サッカー部は人数の少ない弱小クラブだった。
俺は弱小クラブの弱小キャプテンだった。
大事な試合に限って踏ん切りがつかず、ここぞというときに動けない。
責任感と恥ずかしさに圧迫されながら最後の礼をする、そんな練習試合はしょっちゅうだった。
だけど練習試合が終われば、いつもあいつがいた。
あいつが笑って待っていたのだ。
お疲れ様、そう言って、水を持って、いつだって笑っている。

天井の模様を見ながら、そんなことばかり考えて、もう何日そうしているだろう。
卒業直前の夢の自由登校は予想以上に暇だ。

(‥うるせえな)

机の上でバイブ設定の携帯が激しく震えている。
ブィィイ、ブィィイ。
俺はベッドから出ることなく腕を目一杯伸ばして震える携帯を手にとった。

着信 佐山

思わず起き上がる。
予想外の相手に思考は一瞬停止して、電話の内容を色々考えたけどどれもピンと来ず、観念して電話に出た。

「もしもし?」
『もしもし先輩?佐山です』
「おお」
『あ、まさか寝てました?
 声が寝起きですよ』
「寝てました‥」
『ふふ、やっぱり』

一瞬の沈黙で、教室独特のざわめきが後ろに聞こえた。
そういえば二年は今テスト期間中だった。
テストを終えた独特の解放のざわめきが、今からみんな帰ってまた明日のテストに備えるんだろうと想像させる。

「どうした?」
『テスト明け、クラブ来てくださいね、みんな待ってます』

クラブマネージャーとはいえまさか佐山から言われるとは思っていなくて、動揺して頭の回転が鈍る。
言い訳、言い訳‥‥いや、もうなんでもいい。

「でも忙しいからさ、」
『先輩K大受かったんでしょ?』

参った、そこまで知ってるのか。
俺の沈黙はその質問への肯定になって、その肯定のせいで返事が出来ず沈黙の連鎖に襲われた。
廊下に出たようで、後ろから聞こえる声の幅が広がる。

『‥先輩』
「‥うん?」
『進路調査、K大志望って書きました』

そう言ったその声は凛としていて佐山らしかったけれど、そのあとのため息は切なく震えていた。
今どんな顔をして、どんな気持ちなんだろうか。
あんな小さな体一つで何を考えながら、進路希望の紙と向き合ったんだろう。
電話と電話の距離を憎んでしまう。
どうせそばにいても、俺は何もしてやれないのに。
そう、今更なんだ。
俺は先週確かに言ったんだ。顔を赤くしながら先輩が好きですと言った佐山に、無理だよ、とだけ。

また後ろの音が広がって、車の走る音も聞こえる。
校舎を出たんだろうか。
携帯を持つ手に力が入った。

(なんて言えばいい、"何言ってんだ、もっと上狙えるだろ"?)

つまらない台詞しか浮かばない自分がいやになる。
違う、そうじゃない、そうじゃないんだ。

『ごめんなさい、でも私』
「ストップ」
『え?』
「そこから動くな」
『え、どうして‥』
「いいから絶対動くなよ、絶対だからな、返事は!」
『は、はい!』

電話を切って、コートを羽織った。
行ってどうなる、なんて言うんだ、いや、考える前に動こう。
やってみなきゃわからない、そんな誰でもわかってること、どうして18年かけなきゃ気づけなかったんだ。
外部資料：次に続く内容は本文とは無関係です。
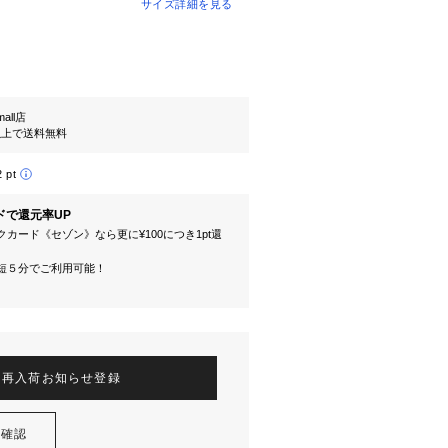
サイズ詳細を見る
mall店
円以上で送料無料
2 pt
ドで還元率UP
カード《セゾン》なら更に¥100につき1pt還
短５分でご利用可能！
再入荷お知らせ登録
を確認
もし一年間の間に佐山が誰か良いやつと出会ったら、来年佐山が大学に入ってから良いやつと出会ったら、苦しむのは佐山なんじゃないか。
一年違いで生まれた俺を、佐山を、俺は恨んでしまうんじゃないのか。

下らない、なんて馬鹿らしい不安だろう。
馬鹿だ、俺は馬鹿だよ佐山。

ドアを開けて一番初めに吸い込んだ空気は、思っていたより冷たくはなかった。
誰よりも早く走って会いに行くから、息を切らした俺を笑ってくれよ。
俺が試合から戻ったときの、あの笑顔で、この不安をかきけして。